Il Tribunale di Catanzaro conferma che c’è interposizione illecita di manodopera quando l’appaltatore è privo di sostanziale autonomia organizzativa.
Pubblicato su Il Sole 24 Ore il nuovo articolo di Angelo Zambelli
Non sussistono i requisiti tipici dell’appalto cosiddetto genuino, ma ricorrono i caratteri propri dell’interposizione illecita di manodopera, quando l’impresa appaltatrice è «priva di sostanziale autonomia organizzativa», poiché il potere direttivo-organizzativo dei dipendenti e del lavoro, e finanche quello disciplinare, sono esercitati dalla società committente.
Lo ha ribadito, da ultimo, il Tribunale di Catanzaro nella sentenza del 10 dicembre 2024 con cui ha accolto il ricorso depositato da due lavoratori, entrambi dipendenti delle società appaltatrici, volto all’accertamento dell’illegittimità dei contratti di appalto nell’ambito dei quali essi avevano prestato servizio e, per l’effetto, della natura subordinata dei rapporti di lavoro con la società committente. In particolare, secondo i ricorrenti, il carattere non genuino dell’appalto era da ravvisarsi, da un lato, nell’assoggettamento del personale dell’appaltatore alle precise e puntuali indicazioni contenute in appositi schemi predisposti dalla committente e, dall’altro, nella sottoposizione dei dipendenti dell’appaltatore al gradimento della committente, la quale poteva chiederne in qualsiasi momento, per espressa previsione contrattuale, la sostituzione immediata (e, quindi, nella sostanza, il licenziamento), qualora li avesse ritenuti «inidonei».
Il Giudice calabrese, al fine di qualificare correttamente i rapporti di lavoro tra i ricorrenti e la convenuta, ricostruisce anzitutto il contesto giurisprudenziale di riferimento. In particolare – chiarisce il Tribunale – la recente giurisprudenza, tanto di merito quanto di legittimità, ha escluso «in fattispecie perfettamente sovrapponibili alla presente» che possano ritenersi sussistenti – nel caso di pianificazione dettagliata delle attività e di controllo della prestazione lavorativa da parte della committente – «gli elementi imprescindibili di un appalto genuino, individuati dal D.Lgs. n. 276 del 2003, art. 29, comma 1». In altri termini, secondo l’orientamento prevalente, ai fini della configurabilità di un appalto non fraudolento, è necessario verificare che all’appaltatore sia stata affidata la realizzazione di un risultato, da conseguire attraverso un’effettiva e autonoma organizzazione del lavoro, con reale assoggettamento dei dipendenti al proprio potere direttivo e di controllo, impiego di propri mezzi e assunzione da parte dello stesso del rischio d’impresa.

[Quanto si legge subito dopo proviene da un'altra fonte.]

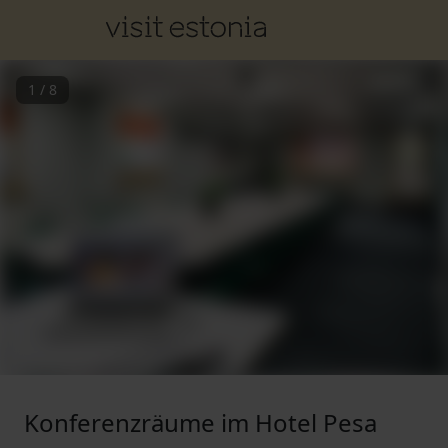
1
/
8
Konferenzräume im Hotel Pesa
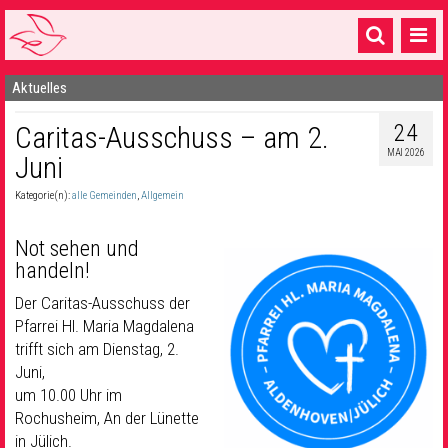
Aktuelles
Startseite
24
Caritas-Ausschuss – am 2.
1 Pfarrei
MAI 2026
Juni
16 Gemeinden & mehr
Kategorie(n):
alle Gemeinden
,
Allgemein
Gottesdienste & Sinnsuche
Not sehen und
Sakramente & Feste
handeln!
Gemeinschaft & Soziales
Der Caritas-Ausschuss der
Pfarrei Hl. Maria Magdalena
Musik
& Kultur
trifft sich am Dienstag, 2.
Juni,
Seelsorge & Kontakt
um 10.00 Uhr im
Rochusheim, An der Lünette
in Jülich.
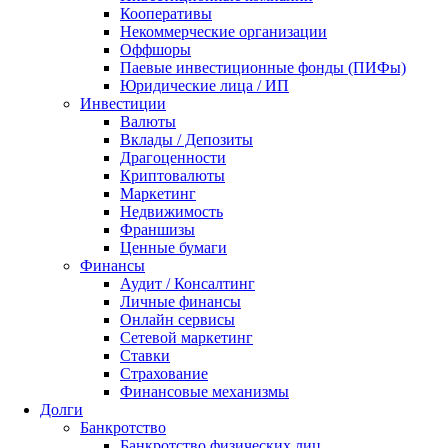
Кооперативы
Некоммерческие организации
Оффшоры
Паевые инвестиционные фонды (ПИФы)
Юридические лица / ИП
Инвестиции
Валюты
Вклады / Депозиты
Драгоценности
Криптовалюты
Маркетинг
Недвижимость
Франшизы
Ценные бумаги
Финансы
Аудит / Консалтинг
Личные финансы
Онлайн сервисы
Сетевой маркетинг
Ставки
Страхование
Финансовые механизмы
Долги
Банкротство
Банкротство физических лиц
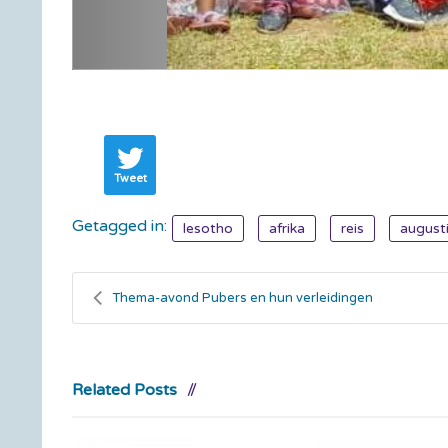
Tweet
Getagged in:
lesotho
afrika
reis
august
Thema-avond Pubers en hun verleidingen
Related Posts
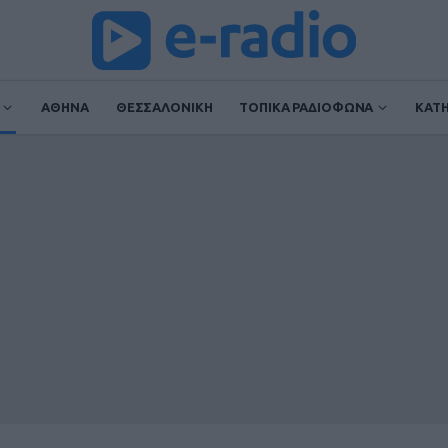
ΑΘΗΝΑ
ΘΕΣΣΑΛΟΝΙΚΗ
ΤΟΠΙΚΑ ΡΑΔΙΟΦΩΝΑ
ΚΑΤ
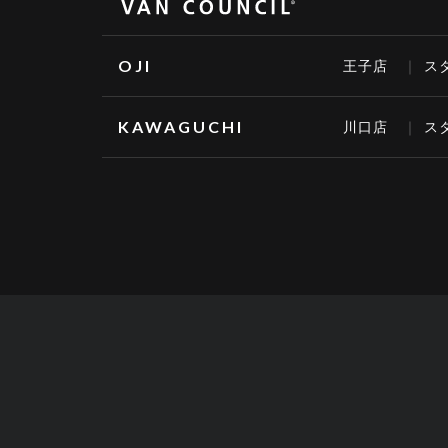
OJI
王子店
ス
KAWAGUCHI
川口店
ス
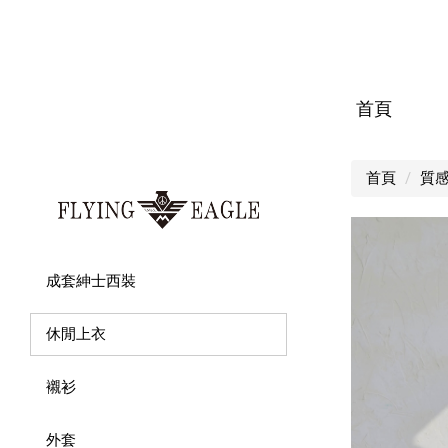
首頁
首頁
質
成套紳士西裝
休閒上衣
襯衫
外套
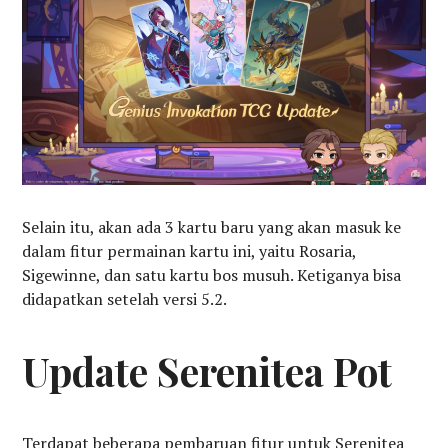
Selain itu, akan ada 3 kartu baru yang akan masuk ke
dalam fitur permainan kartu ini, yaitu Rosaria,
Sigewinne, dan satu kartu bos musuh. Ketiganya bisa
didapatkan setelah versi 5.2.
Update Serenitea Pot
Terdapat beberapa pembaruan fitur untuk Serenitea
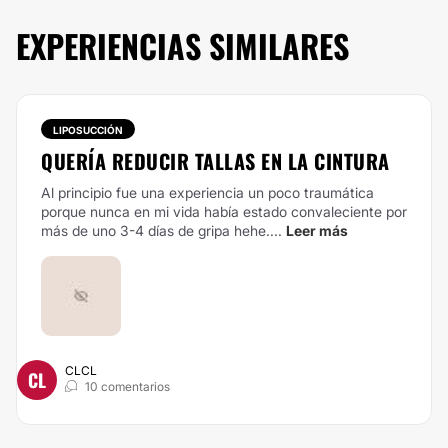
EXPERIENCIAS SIMILARES
LIPOSUCCIÓN
QUERÍA REDUCIR TALLAS EN LA CINTURA
Al principio fue una experiencia un poco traumática
porque nunca en mi vida había estado convaleciente por
más de uno 3-4 días de gripa hehe....
Leer más
CLCL
CL
10 comentarios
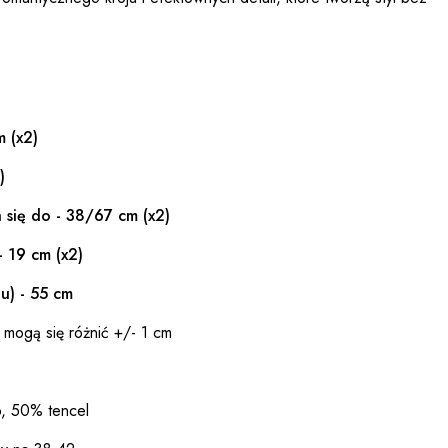
m (x2)
)
 się do - 38/67 cm (x2)
- 19 cm (x2)
u) - 55 cm
 mogą się różnić +/- 1 cm
b, 50% tencel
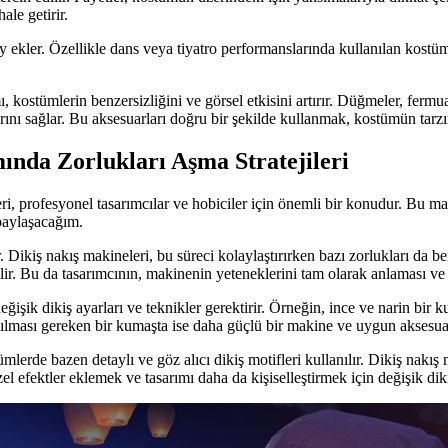
le getirir.
etay ekler. Özellikle dans veya tiyatro performanslarında kullanılan ko
kostümlerin benzersizliğini ve görsel etkisini artırır. Düğmeler, fermuarl
arını sağlar. Bu aksesuarları doğru bir şekilde kullanmak, kostümün tarzı
ında Zorlukları Aşma Stratejileri
eri, profesyonel tasarımcılar ve hobiciler için önemli bir konudur. Bu 
 paylaşacağım.
. Dikiş nakış makineleri, bu süreci kolaylaştırırken bazı zorlukları da bera
abilir. Bu da tasarımcının, makinenin yeteneklerini tam olarak anlaması ve
eğişik dikiş ayarları ve teknikler gerektirir. Örneğin, ince ve narin bir
apılması gereken bir kumaşta ise daha güçlü bir makine ve uygun aksesu
lerde bazen detaylı ve göz alıcı dikiş motifleri kullanılır. Dikiş nakış 
l efektler eklemek ve tasarımı daha da kişiselleştirmek için değişik di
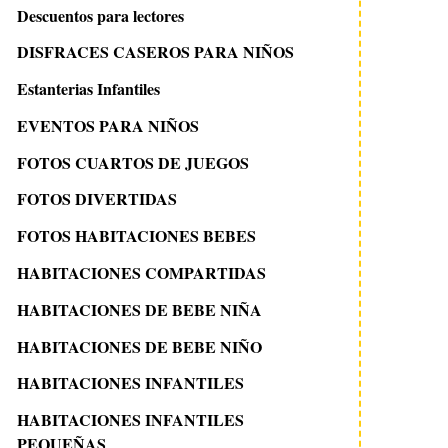
Descuentos para lectores
DISFRACES CASEROS PARA NIÑOS
Estanterias Infantiles
EVENTOS PARA NIÑOS
FOTOS CUARTOS DE JUEGOS
FOTOS DIVERTIDAS
FOTOS HABITACIONES BEBES
HABITACIONES COMPARTIDAS
HABITACIONES DE BEBE NIÑA
HABITACIONES DE BEBE NIÑO
HABITACIONES INFANTILES
HABITACIONES INFANTILES
PEQUEÑAS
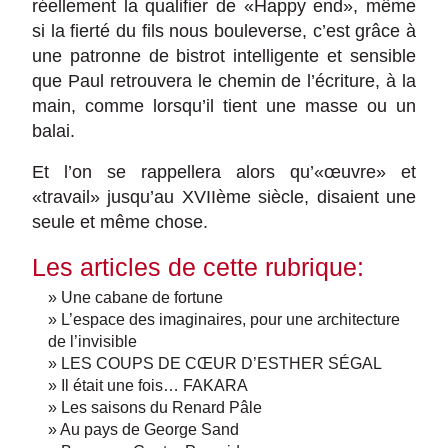
réellement la qualifier de «Happy end», même
si la fierté du fils nous bouleverse, c’est grâce à
une patronne de bistrot intelligente et sensible
que Paul retrouvera le chemin de l’écriture, à la
main, comme lorsqu’il tient une masse ou un
balai.
Et l’on se rappellera alors qu’«œuvre» et
«travail» jusqu’au XVIIème siècle, disaient une
seule et même chose.
Les articles de cette rubrique:
» Une cabane de fortune
» L’espace des imaginaires, pour une architecture
de l’invisible
» LES COUPS DE CŒUR D’ESTHER SÉGAL
» Il était une fois… FAKARA
» Les saisons du Renard Pâle
» Au pays de George Sand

Nel caso esaminato, dall’analisi sia degli elementi rinvenibili dall’istruttoria, sia del concreto atteggiarsi dei rapporti di lavoro, è emersa – conclude il Tribunale – una «totale e indiscriminata» sottoposizione del personale dell’appaltatore alle direttive della committente, oltre che al suo arbitrario gradimento, elementi, questi, certamente sintomatici della non genuinità dell’appalto. Di qui la declaratoria, da parte del Tribunale di Catanzaro, dell’illegittimità dei contratti di appalto e, per l’effetto, l’accertamento dell’esistenza tra i ricorrenti e la convenuta di ordinari rapporti di lavoro subordinato.